### DESCRIPTION OF THE TASK
Give the part of the seasonal rhythm text from "In days past" to "by the fire." again, replacing "jumpers" with "sweaters".

### TEXT BLOCK
= = = = =
Finding a Seasonal Rhythm

It appears autumn has stolen my motivation.  My inspiration and creativity have also disappeared.  As the days quietly shorten and the nights lengthen, I am struggling to find a new rhythm. But as I begin to embrace this change in season I know the right rhythm will slowly appear.

In days past the change in light was a signal to begin preparing for the season ahead. Throughout autumn food would be foraged and stored, and wood cut and dried, ready for winter.  Shelters would be laid with hay for the animals, and big woolly jumpers knitted to keep out the cold.  As days slowed down, evenings became the time to enjoy simple pleasures like reading by the fire.

These days we have a tendency to keep ploughing through the seasons, without  giving any thought to the change in light and what it signals.  Our rhythm doesn’t alter and neither do our routines.  We don’t let our bodies adjust to the changing light and time of year.  Instead we keep pushing through, expecting how we feel and the amount we can do in a day to stay the same.
= = = = =
Dataset records

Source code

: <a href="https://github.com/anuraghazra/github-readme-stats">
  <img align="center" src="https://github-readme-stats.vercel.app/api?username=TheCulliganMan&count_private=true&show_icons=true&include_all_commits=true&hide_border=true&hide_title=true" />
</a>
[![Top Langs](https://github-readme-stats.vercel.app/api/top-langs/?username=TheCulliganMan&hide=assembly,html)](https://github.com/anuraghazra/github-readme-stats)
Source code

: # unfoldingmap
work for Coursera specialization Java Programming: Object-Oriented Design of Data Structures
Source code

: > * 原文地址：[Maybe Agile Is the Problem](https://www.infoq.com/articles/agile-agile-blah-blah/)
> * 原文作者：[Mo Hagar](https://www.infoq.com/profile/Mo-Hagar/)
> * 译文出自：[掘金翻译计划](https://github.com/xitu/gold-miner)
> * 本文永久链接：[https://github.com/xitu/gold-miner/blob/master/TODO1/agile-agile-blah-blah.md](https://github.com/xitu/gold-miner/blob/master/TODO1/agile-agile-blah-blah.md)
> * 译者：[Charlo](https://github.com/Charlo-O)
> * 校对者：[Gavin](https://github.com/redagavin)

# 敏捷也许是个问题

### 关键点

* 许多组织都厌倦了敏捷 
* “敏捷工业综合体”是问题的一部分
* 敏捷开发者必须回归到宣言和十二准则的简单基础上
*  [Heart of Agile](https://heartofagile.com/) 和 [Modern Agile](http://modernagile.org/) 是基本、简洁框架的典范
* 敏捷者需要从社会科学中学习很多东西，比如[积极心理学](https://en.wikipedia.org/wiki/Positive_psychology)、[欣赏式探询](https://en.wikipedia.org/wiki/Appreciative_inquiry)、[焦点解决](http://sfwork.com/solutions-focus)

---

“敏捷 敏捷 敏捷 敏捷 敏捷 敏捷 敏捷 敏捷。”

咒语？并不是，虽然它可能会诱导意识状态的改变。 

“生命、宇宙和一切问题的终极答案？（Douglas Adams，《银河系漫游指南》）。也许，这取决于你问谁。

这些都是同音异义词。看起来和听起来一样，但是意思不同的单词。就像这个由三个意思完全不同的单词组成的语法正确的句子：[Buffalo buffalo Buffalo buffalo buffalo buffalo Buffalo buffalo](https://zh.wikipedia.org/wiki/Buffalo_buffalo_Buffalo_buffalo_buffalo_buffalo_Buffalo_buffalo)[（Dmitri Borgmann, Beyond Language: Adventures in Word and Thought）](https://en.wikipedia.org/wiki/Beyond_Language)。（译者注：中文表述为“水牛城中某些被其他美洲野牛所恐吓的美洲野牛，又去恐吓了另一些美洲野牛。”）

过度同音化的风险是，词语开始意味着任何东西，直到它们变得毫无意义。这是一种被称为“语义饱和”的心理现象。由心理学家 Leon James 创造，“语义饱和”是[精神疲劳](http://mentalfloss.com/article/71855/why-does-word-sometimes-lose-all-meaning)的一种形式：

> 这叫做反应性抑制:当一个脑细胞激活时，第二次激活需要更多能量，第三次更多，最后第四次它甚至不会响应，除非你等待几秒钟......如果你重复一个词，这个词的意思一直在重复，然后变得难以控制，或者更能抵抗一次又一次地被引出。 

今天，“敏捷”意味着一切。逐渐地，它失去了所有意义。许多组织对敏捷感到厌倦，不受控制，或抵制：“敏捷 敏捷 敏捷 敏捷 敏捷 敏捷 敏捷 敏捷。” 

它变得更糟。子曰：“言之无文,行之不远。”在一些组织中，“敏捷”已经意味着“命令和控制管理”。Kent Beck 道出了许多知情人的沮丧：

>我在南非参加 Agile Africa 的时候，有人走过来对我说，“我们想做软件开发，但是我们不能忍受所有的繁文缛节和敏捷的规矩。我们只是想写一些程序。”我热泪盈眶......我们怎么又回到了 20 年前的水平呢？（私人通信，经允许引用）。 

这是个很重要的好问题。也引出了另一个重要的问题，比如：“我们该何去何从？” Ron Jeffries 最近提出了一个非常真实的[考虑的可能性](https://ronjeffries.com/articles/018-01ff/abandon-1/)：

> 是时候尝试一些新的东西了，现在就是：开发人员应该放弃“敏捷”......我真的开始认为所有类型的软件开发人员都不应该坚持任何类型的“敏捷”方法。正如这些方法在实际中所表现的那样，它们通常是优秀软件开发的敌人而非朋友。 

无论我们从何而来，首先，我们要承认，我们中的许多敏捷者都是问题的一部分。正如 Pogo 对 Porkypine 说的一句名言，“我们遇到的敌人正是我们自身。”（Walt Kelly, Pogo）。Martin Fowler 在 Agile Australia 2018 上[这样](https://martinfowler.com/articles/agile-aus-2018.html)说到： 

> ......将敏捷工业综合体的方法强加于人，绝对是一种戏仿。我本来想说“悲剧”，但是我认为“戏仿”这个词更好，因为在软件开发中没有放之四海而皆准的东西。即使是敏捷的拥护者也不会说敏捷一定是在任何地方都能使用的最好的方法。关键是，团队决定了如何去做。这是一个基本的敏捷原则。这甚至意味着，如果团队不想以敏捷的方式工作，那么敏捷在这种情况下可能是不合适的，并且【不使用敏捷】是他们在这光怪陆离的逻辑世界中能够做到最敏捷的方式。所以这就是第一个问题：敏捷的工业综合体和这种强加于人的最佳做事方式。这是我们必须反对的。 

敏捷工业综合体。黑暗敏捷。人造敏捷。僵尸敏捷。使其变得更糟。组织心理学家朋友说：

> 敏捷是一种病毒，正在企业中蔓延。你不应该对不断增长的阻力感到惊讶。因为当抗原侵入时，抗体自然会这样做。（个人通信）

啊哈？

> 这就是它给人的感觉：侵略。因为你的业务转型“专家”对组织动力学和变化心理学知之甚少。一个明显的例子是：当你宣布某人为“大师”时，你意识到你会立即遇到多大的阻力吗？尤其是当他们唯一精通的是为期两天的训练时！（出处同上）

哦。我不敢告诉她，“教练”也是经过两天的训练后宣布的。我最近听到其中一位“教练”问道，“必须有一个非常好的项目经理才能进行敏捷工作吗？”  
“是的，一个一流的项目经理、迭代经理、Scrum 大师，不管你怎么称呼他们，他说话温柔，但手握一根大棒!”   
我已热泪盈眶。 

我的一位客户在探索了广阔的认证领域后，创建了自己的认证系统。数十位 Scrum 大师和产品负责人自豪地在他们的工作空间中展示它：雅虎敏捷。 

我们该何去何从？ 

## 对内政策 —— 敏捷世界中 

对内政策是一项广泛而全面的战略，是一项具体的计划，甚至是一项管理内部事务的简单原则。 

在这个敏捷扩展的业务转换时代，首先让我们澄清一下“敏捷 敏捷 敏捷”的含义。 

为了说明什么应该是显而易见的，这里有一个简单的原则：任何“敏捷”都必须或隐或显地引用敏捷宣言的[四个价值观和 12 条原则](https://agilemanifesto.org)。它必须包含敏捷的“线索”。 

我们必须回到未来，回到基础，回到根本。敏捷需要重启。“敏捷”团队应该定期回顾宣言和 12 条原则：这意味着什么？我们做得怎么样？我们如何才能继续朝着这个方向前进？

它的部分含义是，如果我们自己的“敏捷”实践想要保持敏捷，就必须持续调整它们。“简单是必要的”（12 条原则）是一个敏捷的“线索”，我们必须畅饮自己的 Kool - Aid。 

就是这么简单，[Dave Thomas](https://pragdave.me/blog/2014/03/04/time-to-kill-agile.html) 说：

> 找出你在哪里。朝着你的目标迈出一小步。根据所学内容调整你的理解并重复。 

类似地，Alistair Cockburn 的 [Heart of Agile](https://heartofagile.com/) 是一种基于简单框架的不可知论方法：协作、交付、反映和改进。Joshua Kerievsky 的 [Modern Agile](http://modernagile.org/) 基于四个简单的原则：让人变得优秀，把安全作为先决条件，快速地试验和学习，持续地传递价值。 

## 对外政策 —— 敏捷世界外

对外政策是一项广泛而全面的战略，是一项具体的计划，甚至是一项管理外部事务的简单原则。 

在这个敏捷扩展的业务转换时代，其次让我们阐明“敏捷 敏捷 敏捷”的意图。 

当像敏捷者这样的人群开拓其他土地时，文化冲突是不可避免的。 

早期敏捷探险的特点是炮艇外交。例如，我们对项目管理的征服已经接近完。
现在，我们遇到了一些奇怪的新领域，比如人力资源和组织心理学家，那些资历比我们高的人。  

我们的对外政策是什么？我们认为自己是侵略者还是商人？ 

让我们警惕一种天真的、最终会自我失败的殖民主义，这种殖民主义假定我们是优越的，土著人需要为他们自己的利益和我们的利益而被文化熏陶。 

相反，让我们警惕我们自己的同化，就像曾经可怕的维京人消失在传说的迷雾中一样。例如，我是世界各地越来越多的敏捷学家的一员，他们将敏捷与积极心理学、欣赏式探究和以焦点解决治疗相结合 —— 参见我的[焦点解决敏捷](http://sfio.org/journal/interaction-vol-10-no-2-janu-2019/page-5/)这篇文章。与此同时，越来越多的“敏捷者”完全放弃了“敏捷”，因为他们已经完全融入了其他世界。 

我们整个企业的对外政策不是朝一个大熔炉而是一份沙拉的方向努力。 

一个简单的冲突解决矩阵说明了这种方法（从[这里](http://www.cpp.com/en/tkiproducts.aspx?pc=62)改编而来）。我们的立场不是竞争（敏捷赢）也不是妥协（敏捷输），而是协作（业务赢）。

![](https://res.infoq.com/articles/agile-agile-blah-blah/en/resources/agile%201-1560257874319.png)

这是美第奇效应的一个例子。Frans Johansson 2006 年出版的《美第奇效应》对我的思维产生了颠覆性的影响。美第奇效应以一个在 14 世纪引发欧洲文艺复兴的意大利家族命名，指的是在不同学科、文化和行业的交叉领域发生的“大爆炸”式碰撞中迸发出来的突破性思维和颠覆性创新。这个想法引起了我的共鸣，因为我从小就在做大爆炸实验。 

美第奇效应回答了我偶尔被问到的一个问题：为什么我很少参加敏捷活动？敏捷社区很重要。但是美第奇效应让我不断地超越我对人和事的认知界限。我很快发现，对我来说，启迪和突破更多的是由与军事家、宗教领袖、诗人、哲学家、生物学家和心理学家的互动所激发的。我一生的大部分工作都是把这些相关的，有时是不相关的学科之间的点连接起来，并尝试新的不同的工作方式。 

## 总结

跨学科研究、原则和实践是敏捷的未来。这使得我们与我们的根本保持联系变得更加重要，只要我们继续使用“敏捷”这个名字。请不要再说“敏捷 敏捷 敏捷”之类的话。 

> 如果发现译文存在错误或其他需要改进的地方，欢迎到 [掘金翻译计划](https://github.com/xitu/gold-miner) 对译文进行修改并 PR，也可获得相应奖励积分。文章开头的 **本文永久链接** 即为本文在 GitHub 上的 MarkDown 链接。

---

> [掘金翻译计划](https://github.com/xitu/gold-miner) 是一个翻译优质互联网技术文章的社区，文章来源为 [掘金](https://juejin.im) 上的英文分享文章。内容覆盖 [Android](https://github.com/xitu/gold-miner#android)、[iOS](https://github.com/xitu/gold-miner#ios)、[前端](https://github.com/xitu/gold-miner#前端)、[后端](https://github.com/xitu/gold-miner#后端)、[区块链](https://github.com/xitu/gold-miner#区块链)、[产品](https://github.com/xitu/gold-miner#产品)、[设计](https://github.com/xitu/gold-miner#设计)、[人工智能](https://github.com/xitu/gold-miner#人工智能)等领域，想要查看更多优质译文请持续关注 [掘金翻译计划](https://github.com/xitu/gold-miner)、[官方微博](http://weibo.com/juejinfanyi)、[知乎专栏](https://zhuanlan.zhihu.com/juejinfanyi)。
= = = = =
### THE ANSWER
In days past the change in light was a signal to begin preparing for the season ahead. Throughout autumn food would be foraged and stored, and wood cut and dried, ready for winter.  Shelters would be laid with hay for the animals, and big woolly sweaters knitted to keep out the cold.  As days slowed down, evenings became the time to enjoy simple pleasures like reading by the fire.